During the first quarter of 2007, 6.9 percent of Danes listed as unskilled were unemployed. This year, that number has nearly doubled to 13 percent, far above the national unemployment average of 8.2 percent reported by the EU, which uses a different method of calculation than Danmarks Statistik. According to its numbers, the national unemployment rate is just over six percent.
“Unskilled workers have clearly been hit hardest by the crisis,” Lars Andersen, head of Arbejdernes Erhvervsråd, an economic policy institute told public broadcaster DR. “The higher your education, the better your chances are of finding a job.”
The high level of unemployment for Danes seem confusing in the face of recent articles stating that employers looking for unskilled labour are forced to higher foreigners.
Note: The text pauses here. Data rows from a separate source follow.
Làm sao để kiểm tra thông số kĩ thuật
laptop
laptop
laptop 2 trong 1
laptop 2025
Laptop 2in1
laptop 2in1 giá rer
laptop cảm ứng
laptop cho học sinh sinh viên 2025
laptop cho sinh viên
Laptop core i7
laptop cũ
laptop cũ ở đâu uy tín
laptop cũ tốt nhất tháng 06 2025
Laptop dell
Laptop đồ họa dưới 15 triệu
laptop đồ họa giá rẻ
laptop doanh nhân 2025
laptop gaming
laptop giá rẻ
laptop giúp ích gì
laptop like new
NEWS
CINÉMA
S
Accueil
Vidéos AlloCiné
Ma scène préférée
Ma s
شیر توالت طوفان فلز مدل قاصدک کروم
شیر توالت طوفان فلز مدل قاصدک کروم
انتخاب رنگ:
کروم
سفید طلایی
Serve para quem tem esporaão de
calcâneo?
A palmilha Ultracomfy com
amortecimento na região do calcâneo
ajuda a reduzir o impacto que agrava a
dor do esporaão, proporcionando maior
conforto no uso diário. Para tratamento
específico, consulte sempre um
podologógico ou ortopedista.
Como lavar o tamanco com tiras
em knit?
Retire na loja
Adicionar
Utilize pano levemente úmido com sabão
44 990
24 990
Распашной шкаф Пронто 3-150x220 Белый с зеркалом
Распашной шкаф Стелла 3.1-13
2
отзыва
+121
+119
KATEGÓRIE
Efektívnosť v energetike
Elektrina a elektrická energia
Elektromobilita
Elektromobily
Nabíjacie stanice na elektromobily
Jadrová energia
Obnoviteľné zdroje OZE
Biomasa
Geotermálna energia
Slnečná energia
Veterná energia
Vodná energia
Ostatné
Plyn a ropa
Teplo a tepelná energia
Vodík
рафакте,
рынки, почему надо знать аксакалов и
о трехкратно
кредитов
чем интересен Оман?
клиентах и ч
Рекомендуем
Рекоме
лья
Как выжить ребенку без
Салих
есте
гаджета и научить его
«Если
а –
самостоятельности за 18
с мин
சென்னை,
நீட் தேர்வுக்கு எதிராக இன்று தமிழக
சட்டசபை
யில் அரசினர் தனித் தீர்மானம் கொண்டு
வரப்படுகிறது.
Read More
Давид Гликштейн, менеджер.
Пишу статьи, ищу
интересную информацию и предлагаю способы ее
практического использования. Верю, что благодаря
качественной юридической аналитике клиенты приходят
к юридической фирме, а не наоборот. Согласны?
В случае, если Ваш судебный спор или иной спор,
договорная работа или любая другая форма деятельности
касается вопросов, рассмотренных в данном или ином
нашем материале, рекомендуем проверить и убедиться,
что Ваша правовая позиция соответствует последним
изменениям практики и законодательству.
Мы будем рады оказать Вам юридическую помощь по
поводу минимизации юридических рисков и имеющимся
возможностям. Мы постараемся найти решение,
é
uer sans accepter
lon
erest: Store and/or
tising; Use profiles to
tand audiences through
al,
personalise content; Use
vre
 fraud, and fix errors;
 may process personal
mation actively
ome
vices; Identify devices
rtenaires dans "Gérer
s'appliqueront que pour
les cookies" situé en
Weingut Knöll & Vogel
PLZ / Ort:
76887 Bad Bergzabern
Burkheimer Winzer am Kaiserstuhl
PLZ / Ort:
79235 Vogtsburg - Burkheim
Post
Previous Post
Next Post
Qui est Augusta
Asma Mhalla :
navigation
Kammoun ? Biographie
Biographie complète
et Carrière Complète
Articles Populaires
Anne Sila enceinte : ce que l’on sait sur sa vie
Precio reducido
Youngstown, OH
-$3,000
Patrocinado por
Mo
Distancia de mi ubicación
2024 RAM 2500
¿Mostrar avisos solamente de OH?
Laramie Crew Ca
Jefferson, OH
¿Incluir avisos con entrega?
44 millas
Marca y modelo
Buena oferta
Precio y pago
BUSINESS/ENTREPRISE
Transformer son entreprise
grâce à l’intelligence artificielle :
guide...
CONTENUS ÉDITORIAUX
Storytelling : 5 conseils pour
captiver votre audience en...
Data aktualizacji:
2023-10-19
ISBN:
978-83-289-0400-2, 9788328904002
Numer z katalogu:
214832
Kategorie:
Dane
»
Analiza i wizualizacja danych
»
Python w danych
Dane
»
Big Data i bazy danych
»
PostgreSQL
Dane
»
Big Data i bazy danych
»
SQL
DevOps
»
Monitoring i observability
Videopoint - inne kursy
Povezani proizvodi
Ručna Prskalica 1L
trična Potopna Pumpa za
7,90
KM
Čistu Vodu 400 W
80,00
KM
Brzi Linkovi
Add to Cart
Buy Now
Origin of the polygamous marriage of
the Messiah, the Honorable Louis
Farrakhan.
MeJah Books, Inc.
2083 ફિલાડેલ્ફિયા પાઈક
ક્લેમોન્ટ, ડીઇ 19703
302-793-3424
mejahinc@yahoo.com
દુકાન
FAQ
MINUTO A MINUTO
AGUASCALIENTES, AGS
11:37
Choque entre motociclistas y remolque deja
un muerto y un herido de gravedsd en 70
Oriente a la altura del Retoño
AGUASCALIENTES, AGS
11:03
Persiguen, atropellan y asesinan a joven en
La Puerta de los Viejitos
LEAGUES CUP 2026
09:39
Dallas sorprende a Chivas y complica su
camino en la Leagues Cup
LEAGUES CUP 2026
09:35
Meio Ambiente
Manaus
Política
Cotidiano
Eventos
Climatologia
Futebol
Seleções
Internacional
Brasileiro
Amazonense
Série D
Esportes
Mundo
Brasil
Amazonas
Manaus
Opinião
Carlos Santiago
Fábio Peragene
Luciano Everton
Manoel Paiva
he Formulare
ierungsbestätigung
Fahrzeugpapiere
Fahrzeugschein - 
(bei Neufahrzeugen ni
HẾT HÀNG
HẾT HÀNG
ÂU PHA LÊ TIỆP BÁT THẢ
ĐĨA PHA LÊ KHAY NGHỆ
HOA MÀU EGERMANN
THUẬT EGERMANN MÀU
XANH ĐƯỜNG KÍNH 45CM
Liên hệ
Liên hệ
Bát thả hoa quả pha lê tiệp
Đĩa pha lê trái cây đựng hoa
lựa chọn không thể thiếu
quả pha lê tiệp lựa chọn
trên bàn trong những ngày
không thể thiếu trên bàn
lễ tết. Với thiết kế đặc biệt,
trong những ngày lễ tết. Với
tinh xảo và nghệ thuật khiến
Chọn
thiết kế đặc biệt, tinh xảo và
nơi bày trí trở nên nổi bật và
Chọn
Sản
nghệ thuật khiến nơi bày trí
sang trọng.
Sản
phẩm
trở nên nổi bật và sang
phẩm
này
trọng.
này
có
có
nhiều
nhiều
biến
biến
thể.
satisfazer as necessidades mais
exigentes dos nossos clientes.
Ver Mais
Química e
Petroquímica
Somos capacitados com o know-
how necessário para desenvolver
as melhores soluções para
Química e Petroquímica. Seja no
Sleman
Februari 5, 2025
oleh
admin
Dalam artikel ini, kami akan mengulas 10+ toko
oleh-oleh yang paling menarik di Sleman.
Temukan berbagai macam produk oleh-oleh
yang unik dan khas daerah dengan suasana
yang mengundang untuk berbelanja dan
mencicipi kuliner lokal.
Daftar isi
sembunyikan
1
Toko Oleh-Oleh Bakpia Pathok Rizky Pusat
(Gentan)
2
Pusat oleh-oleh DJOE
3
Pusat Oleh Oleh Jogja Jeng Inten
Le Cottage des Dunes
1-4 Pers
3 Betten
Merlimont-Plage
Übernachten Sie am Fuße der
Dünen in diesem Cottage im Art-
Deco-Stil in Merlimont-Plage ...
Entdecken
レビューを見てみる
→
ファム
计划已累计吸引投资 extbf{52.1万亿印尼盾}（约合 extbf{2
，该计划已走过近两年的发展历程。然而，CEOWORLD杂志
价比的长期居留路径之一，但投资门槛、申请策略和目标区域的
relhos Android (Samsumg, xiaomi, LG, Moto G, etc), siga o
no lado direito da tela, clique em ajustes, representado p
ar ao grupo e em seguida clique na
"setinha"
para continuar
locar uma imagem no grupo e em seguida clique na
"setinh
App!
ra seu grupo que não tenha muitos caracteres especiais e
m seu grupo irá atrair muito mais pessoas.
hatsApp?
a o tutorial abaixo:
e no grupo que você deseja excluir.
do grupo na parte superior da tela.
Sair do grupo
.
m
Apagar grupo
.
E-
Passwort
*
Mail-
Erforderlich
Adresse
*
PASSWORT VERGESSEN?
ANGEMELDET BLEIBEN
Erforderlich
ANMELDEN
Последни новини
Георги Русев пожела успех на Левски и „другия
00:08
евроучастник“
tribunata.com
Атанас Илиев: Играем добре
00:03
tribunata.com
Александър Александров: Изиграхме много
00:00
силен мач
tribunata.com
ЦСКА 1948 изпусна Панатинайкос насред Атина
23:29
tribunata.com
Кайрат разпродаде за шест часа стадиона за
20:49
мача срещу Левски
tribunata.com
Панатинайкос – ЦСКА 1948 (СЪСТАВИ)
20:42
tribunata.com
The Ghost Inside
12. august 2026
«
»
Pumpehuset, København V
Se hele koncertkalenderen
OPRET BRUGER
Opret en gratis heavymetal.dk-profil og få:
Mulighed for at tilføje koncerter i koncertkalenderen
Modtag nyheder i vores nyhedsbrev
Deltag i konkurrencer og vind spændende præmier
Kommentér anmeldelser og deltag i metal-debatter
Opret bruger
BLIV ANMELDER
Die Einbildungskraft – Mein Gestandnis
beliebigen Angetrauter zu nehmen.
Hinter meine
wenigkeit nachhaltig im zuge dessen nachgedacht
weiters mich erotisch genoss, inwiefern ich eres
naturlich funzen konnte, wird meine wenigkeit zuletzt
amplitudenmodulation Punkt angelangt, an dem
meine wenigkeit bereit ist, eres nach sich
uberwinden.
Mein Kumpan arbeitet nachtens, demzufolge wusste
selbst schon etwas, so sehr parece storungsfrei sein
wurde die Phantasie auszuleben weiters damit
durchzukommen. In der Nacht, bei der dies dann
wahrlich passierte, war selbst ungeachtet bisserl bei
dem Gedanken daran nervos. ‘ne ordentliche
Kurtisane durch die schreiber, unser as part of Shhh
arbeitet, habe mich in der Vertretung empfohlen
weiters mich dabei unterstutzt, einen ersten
Employers say that the jobs go to the foreigners because the nation’s social benefits are so high that it does not pay for Danes to take low-paying, unskilled positions.
The latest numbers reveal that foreigners fill fully 80 percent of all jobs in the hotel, restaurant and catering industries and 30 percent in the cleaning business. Half of the jobs at plant nurseries are filled by workers coming from outside the country.
Trade union 3F, which represents unskilled workers, said there were plenty of Danes looking for unskilled work, but the jobs have to come with a decent salary and benefits. Morten Dahlberg, the chairman of 3F’s Frederikshavn office, said that if employers make jobs attractive, they will get applicants.
Meanwhile, Danmarks Statistik said there were currently eight times more unskilled workers seeking employment than there were jobs for them to fill.
Although national unemployment figures for cleaners and factory workers are still well below the EU average, the Eurostat data show that the crisis has hit unskilled Danes harder than similar groups in Sweden, Holland, France and Finland. Unemployment among unskilled Germans has actually dropped from 17.8 percent to 12.7 percent since 2007.